*** Task data ***

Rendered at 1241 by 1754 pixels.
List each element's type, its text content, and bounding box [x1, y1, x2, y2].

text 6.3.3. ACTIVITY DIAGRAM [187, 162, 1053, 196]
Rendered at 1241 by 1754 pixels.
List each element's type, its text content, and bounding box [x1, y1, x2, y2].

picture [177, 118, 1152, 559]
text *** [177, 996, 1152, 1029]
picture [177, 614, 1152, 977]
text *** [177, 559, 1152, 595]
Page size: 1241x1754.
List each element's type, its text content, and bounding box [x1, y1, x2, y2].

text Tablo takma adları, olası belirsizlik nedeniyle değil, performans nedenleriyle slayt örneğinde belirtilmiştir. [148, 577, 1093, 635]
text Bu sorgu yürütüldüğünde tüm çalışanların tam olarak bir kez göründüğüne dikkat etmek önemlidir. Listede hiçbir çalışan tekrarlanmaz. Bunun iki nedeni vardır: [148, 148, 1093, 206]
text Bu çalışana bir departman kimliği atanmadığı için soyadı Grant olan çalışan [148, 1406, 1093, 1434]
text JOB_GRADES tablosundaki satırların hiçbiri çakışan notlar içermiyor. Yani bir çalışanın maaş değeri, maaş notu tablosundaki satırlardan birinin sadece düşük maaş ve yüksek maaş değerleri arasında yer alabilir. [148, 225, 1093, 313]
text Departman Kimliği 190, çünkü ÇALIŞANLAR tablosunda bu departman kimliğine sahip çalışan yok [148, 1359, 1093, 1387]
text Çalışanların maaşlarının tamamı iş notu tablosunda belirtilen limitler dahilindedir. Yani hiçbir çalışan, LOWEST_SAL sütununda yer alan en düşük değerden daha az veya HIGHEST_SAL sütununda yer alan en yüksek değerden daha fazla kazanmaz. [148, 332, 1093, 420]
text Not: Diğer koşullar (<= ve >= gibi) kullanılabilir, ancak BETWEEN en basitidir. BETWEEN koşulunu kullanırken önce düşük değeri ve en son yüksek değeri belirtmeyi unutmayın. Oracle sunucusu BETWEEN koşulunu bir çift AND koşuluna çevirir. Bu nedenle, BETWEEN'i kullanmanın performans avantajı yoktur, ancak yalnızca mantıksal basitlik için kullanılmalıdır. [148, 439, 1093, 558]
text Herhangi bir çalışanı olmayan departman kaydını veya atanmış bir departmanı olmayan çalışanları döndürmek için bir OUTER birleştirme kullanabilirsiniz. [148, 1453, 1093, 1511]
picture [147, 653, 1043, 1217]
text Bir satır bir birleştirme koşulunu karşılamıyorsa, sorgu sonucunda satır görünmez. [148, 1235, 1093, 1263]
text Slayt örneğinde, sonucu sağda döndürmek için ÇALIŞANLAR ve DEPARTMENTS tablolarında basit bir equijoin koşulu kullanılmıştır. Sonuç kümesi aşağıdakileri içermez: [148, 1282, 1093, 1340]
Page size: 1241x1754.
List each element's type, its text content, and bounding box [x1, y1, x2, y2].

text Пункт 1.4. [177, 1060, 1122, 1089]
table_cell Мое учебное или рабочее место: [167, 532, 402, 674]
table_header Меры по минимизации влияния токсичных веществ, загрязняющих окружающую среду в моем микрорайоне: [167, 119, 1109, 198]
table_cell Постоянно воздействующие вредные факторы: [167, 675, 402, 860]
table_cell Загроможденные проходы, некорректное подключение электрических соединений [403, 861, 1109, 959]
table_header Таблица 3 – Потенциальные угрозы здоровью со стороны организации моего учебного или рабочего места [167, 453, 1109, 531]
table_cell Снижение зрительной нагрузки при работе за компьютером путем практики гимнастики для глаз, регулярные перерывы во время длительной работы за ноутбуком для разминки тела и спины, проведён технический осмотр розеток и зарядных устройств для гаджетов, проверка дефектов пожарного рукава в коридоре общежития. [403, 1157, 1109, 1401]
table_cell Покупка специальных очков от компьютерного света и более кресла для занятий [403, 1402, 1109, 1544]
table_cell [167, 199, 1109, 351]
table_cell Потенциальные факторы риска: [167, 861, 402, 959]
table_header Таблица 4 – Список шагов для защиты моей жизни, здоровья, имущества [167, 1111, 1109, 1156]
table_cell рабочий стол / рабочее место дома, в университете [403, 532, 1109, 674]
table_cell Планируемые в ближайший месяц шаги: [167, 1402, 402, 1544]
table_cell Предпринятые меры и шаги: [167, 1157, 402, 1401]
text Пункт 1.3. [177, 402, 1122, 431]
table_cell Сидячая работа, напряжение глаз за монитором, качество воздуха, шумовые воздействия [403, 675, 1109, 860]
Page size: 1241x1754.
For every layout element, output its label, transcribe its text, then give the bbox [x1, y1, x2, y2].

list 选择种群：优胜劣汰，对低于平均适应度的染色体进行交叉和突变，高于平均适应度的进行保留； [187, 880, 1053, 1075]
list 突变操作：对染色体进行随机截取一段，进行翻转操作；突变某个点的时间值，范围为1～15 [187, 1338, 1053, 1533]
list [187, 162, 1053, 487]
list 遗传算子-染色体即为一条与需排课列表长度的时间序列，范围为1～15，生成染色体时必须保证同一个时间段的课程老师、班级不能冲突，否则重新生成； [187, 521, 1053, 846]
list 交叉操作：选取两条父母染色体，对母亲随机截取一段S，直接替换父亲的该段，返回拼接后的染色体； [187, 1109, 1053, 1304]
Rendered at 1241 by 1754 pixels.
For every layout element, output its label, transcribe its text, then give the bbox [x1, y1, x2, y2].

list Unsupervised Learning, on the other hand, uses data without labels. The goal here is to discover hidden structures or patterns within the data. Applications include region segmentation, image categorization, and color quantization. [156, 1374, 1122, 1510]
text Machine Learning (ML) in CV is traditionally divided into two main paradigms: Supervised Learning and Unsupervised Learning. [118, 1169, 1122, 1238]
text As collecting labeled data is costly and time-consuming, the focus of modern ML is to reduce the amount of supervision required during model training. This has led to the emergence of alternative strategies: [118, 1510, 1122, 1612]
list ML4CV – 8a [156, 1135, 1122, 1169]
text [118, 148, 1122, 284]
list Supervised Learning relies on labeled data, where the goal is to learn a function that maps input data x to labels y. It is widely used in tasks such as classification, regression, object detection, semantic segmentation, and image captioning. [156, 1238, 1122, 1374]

*** End of Task data ***

:: Task ::
Copy exactly the lines from the one containing "list [187, 162, 1053, 487]" through the last line of the records, both included, and nothing else.

:: Result ::
list [187, 162, 1053, 487]
list 遗传算子-染色体即为一条与需排课列表长度的时间序列，范围为1～15，生成染色体时必须保证同一个时间段的课程老师、班级不能冲突，否则重新生成； [187, 521, 1053, 846]
list 交叉操作：选取两条父母染色体，对母亲随机截取一段S，直接替换父亲的该段，返回拼接后的染色体； [187, 1109, 1053, 1304]
Rendered at 1241 by 1754 pixels.
For every layout element, output its label, transcribe its text, then give the bbox [x1, y1, x2, y2].

list Unsupervised Learning, on the other hand, uses data without labels. The goal here is to discover hidden structures or patterns within the data. Applications include region segmentation, image categorization, and color quantization. [156, 1374, 1122, 1510]
text Machine Learning (ML) in CV is traditionally divided into two main paradigms: Supervised Learning and Unsupervised Learning. [118, 1169, 1122, 1238]
text As collecting labeled data is costly and time-consuming, the focus of modern ML is to reduce the amount of supervision required during model training. This has led to the emergence of alternative strategies: [118, 1510, 1122, 1612]
list ML4CV – 8a [156, 1135, 1122, 1169]
text [118, 148, 1122, 284]
list Supervised Learning relies on labeled data, where the goal is to learn a function that maps input data x to labels y. It is widely used in tasks such as classification, regression, object detection, semantic segmentation, and image captioning. [156, 1238, 1122, 1374]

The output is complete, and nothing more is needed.